Boris Johnson could be compelled to hand over private messages that he could have sent to US technology entrepreneur Jennifer Arcuri after the prime minister was issued a summons to the London Assembly to provide details of his ties with her.
Johnson previously stated that there had been no impropriety in his relationship with the lady, whom he first met in 2012 and whom he was alleged to have assisted financially using public funds.
Len Duvall, who heads the London Assembly Oversight Committee, wrote to Johnson on 24 September issuing a two-week deadline for him to share details of his contact with Arcuri, which expires on Tuesday.
Notably, powers to make the head of government testify in front of the oversight committee are stipulated in section 61 of the Greater London Authority Act from 1999, which, as reported by The Guardian, compels anyone who has been mayor within the last eight years to “attend proceedings of the assembly for the purpose of giving evidence” and, if requested, “produce to the assembly documents in their possession or under their control”.
The latter is assumed to potentially include private correspondence, among other things. Failure to comply with the summons may lead to a prison sentence of up to three months or an unspecified fine, the edition wrote.
Although Johnson has denied any wrongdoing, an appearance in front of the committee may prove embarrassing for the prime minister, who has so far declined to respond to allegations about whether he engaged in an extramarital affair with the former actress despite assurances that he will “cooperate with his old friends on the assembly”.
The action that the oversight committee takes, which is set to convene over the Johnson case on Wednesday, is supposed to be affected by separate proceedings potentially undertaken by the Independent Office for Police Conduct, tasked with looking into whether Johnson should be formally probed for alleged misconduct in public office during his tenure as mayor.
In a separate move, the sitting London mayor, Sadiq Khan, asked a senior lawyer to review a decision by the mayor’s promotional agency, London & Partners, to award Arcuri’s firm a £10,000 grant while Johnson was the head of London, and whether it was done as a result of some personal preferences. In a parallel case, another grant of £100,000 given to an Arcuri business, Hacker House, is also being looked into by the Department for Digital, Culture, Media and Sport.
Along with sexual affair reports, Johnson has been alleged to have helped Arcuri secure places on upscale foreign trade trips paid for with taxpayers’ money.
The prime minister has flatly denied the claims, while Arcuri has no less vehemently rejected the allegations of a sexual affair with the PM, insisting in an interview with the Mirror that he visited her in her London flat to learn about technology.

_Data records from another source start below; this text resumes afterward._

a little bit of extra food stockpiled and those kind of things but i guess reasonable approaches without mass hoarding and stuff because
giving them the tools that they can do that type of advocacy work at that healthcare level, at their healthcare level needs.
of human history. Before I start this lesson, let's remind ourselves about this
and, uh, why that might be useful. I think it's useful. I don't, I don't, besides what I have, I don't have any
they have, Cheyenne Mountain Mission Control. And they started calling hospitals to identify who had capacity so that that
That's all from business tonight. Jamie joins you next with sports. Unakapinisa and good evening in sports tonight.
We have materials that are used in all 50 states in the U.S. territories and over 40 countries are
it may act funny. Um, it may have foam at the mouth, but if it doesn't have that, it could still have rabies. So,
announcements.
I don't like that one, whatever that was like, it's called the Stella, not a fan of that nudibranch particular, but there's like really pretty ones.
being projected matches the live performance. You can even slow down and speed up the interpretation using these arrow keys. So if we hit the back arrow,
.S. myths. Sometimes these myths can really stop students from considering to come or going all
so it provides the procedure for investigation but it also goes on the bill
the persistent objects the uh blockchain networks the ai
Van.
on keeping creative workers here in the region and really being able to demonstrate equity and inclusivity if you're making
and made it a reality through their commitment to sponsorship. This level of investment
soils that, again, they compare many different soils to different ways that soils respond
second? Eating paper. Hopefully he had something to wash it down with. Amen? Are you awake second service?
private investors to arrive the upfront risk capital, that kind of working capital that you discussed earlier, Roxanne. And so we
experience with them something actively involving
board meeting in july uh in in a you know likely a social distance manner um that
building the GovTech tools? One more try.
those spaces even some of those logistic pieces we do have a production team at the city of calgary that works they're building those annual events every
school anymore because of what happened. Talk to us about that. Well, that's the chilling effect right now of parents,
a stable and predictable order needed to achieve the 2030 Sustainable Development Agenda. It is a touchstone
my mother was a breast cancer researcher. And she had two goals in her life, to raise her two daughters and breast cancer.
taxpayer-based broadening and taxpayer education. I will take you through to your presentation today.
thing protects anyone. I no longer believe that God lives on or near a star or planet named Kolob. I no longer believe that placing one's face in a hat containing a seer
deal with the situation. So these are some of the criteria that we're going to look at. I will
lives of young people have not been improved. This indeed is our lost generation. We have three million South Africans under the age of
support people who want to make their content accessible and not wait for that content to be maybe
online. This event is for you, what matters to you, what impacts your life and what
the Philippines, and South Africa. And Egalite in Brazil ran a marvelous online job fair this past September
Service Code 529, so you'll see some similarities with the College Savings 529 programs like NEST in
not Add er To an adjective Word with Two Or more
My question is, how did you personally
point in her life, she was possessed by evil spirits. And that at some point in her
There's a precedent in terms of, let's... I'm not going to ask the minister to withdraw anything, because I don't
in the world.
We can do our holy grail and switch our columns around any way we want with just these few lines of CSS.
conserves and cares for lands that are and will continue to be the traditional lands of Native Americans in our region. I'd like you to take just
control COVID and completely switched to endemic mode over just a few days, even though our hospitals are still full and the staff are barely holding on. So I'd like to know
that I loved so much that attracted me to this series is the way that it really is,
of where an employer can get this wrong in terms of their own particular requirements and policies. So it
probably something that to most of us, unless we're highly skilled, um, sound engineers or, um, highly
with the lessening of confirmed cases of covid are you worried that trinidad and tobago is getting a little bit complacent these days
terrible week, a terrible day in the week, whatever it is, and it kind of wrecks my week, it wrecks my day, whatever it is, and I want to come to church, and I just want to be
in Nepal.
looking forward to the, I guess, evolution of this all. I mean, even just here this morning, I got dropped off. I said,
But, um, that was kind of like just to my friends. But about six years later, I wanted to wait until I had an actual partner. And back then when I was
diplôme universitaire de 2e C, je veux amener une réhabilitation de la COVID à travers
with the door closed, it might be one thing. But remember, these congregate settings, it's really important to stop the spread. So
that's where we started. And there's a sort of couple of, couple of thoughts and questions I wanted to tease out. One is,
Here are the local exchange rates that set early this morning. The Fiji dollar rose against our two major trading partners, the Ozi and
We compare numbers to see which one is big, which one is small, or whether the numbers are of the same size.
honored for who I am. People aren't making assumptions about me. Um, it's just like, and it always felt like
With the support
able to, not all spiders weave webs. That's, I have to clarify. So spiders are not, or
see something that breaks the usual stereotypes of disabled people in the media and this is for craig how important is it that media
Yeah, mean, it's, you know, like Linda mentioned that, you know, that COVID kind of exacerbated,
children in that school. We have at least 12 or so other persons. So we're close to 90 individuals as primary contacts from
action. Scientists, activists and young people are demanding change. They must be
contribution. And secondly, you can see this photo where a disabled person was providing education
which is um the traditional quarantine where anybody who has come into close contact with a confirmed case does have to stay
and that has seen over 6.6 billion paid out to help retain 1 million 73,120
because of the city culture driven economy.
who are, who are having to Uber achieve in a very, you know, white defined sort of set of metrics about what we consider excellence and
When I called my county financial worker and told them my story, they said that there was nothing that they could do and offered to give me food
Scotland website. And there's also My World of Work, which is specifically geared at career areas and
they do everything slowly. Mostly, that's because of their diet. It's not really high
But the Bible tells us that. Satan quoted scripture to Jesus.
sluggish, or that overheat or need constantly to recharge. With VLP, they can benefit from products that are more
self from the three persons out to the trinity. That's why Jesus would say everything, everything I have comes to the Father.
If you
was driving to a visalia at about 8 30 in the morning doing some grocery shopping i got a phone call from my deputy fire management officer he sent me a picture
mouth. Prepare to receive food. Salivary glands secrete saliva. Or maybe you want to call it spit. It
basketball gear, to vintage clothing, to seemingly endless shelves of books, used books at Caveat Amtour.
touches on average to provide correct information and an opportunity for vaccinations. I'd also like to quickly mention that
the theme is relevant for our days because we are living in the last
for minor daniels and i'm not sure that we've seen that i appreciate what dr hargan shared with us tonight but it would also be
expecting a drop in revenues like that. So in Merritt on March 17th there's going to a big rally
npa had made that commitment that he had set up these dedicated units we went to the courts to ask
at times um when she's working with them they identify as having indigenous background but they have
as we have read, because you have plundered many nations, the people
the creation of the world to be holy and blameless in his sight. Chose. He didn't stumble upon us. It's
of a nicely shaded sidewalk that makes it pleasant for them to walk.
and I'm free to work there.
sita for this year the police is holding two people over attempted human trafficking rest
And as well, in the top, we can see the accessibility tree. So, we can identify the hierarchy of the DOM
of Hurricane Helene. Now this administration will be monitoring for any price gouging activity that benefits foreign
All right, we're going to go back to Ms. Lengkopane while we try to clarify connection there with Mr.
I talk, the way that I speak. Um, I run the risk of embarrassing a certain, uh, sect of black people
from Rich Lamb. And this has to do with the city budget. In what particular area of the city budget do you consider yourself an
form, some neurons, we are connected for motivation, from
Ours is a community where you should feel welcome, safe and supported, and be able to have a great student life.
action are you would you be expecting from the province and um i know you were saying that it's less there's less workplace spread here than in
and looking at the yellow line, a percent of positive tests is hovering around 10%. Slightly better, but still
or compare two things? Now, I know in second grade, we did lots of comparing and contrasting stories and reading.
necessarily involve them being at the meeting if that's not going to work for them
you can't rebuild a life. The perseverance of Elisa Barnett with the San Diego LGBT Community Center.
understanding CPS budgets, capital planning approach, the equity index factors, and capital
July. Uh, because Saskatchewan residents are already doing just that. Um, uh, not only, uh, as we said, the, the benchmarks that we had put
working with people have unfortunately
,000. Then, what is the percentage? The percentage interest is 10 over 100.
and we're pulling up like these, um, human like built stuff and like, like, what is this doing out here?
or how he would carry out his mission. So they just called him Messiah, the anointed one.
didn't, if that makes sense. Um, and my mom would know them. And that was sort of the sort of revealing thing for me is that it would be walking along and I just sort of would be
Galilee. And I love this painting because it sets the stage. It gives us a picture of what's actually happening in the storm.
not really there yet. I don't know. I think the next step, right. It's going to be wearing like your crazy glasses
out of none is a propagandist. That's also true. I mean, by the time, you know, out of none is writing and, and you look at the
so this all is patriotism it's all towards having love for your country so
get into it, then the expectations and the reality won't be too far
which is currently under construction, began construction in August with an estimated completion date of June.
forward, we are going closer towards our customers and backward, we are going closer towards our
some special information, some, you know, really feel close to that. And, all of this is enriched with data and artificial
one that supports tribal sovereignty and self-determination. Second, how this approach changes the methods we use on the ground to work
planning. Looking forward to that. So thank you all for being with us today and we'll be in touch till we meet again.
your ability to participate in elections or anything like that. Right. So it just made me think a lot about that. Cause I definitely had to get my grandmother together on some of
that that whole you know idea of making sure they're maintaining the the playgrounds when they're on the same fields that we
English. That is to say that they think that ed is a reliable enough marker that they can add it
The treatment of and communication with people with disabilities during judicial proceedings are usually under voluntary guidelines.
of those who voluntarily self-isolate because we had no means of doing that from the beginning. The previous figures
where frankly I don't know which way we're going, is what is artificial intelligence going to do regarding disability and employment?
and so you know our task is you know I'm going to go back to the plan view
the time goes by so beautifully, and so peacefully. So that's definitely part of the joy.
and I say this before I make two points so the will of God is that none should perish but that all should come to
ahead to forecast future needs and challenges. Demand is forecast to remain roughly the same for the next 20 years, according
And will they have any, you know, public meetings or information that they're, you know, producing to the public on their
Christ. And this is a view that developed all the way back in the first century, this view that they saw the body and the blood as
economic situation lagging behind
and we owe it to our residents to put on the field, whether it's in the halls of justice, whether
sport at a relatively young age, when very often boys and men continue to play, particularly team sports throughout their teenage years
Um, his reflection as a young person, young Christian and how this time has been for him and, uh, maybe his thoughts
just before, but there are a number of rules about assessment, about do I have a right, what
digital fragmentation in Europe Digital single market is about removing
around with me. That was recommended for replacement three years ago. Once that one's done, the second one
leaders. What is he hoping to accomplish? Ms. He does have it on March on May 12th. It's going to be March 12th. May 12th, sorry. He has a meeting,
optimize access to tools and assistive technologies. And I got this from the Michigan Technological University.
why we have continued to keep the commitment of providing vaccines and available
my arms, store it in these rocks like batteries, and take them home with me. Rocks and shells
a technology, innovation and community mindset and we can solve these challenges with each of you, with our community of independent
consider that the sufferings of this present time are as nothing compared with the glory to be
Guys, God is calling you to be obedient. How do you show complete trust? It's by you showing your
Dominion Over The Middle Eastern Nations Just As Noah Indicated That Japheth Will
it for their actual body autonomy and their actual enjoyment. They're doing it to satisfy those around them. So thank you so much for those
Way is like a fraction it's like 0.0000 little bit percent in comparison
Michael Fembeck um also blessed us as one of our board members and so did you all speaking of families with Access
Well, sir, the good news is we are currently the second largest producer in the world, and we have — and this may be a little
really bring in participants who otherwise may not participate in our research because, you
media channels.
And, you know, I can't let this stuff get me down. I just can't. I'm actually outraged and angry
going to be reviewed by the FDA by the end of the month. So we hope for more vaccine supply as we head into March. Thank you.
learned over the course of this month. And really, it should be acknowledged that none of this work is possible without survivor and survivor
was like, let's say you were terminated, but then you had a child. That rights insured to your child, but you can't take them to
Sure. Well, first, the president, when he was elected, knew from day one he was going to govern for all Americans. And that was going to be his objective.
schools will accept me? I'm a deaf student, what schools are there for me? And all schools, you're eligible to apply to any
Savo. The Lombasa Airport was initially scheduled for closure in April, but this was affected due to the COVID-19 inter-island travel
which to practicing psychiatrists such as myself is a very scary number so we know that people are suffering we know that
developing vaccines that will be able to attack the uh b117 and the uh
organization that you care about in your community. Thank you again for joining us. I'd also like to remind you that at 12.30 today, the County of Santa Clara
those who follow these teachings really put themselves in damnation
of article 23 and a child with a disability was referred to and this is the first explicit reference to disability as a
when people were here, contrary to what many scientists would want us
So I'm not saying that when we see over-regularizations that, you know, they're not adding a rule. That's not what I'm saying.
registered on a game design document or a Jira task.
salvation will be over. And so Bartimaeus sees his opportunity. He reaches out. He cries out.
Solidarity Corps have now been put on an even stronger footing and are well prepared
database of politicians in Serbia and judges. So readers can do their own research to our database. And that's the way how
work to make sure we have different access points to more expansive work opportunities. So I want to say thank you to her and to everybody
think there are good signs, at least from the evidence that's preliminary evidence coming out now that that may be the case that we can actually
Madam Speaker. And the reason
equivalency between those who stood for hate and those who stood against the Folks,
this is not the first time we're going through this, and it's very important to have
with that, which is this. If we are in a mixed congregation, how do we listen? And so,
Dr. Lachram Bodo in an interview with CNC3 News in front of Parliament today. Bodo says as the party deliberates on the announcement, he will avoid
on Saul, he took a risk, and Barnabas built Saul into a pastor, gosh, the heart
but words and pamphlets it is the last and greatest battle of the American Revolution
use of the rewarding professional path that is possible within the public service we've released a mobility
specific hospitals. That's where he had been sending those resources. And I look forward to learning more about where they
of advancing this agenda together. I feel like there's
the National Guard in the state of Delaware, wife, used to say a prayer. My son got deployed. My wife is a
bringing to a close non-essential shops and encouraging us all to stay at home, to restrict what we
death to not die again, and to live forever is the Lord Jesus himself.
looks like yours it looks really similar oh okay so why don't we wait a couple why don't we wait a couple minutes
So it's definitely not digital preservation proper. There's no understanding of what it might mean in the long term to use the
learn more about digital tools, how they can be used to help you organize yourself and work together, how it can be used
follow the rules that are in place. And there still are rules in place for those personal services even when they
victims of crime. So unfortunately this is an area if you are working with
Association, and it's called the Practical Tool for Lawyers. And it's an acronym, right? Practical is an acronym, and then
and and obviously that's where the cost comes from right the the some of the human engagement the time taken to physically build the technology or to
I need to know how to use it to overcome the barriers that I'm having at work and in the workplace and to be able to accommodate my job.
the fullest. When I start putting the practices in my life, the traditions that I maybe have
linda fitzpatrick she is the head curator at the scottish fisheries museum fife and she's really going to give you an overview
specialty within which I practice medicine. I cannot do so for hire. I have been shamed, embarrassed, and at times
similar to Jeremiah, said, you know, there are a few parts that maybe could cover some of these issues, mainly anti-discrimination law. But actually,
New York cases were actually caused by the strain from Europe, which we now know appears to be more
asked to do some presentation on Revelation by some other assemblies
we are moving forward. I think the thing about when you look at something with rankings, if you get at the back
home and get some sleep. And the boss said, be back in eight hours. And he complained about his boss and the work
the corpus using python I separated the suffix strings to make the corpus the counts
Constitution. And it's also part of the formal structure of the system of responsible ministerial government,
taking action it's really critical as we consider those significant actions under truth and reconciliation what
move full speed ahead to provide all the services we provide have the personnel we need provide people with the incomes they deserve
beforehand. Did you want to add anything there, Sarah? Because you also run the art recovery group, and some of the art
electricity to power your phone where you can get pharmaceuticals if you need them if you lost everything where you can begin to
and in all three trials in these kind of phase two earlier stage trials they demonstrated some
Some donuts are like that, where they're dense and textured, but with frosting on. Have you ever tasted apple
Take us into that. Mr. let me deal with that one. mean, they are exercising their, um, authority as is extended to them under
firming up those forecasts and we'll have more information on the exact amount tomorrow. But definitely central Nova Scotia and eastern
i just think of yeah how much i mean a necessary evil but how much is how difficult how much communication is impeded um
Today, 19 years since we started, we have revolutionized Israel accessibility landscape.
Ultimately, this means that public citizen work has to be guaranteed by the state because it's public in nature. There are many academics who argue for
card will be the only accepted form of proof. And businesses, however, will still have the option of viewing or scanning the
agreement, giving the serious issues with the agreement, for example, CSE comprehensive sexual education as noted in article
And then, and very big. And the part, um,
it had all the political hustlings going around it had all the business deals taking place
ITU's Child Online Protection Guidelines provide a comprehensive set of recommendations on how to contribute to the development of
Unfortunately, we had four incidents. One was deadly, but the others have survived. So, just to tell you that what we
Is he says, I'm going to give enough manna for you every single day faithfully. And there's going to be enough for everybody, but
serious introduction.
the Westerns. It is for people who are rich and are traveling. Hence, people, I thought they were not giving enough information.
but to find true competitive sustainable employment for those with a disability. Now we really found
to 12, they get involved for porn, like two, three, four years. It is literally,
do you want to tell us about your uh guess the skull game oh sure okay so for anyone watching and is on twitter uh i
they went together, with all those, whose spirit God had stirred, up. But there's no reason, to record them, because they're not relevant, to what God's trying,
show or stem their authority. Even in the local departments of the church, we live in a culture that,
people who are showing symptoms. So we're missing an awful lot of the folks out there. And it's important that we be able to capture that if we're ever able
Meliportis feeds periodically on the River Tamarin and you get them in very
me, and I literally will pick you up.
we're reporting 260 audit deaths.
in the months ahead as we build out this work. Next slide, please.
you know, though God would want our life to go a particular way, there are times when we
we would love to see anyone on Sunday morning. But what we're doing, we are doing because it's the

Prime Minister Johnson has been mired in on and off talks over a Brexit deal, with the EU, insisting that Britain should come up with a viable proposal, including on the Irish issue, soon, or otherwise there would be no chance of “advancing” further.
The EU's chief negotiator, Michel Barnier, has said that the ultimate responsibility for a potential hard Brexit, which Johnson has pledged to deliver by the end of October without any further delay, would rest with the British government, not the bloc.
Boris Johnson’s team has started negotiating his proposals for a new deal with political rivals, Labour MPs, in an apparent bid to secure Commons support ahead of the Queen’s speech in Parliament and subsequent vote on the updated Brexit agenda, The Independent reported. For instance, Labour MP Lisa Nandy revealed that there had been talks between her party colleagues and cabinet members as of late, with 40 rebels reportedly determined to support Johnson’s revamped proposal.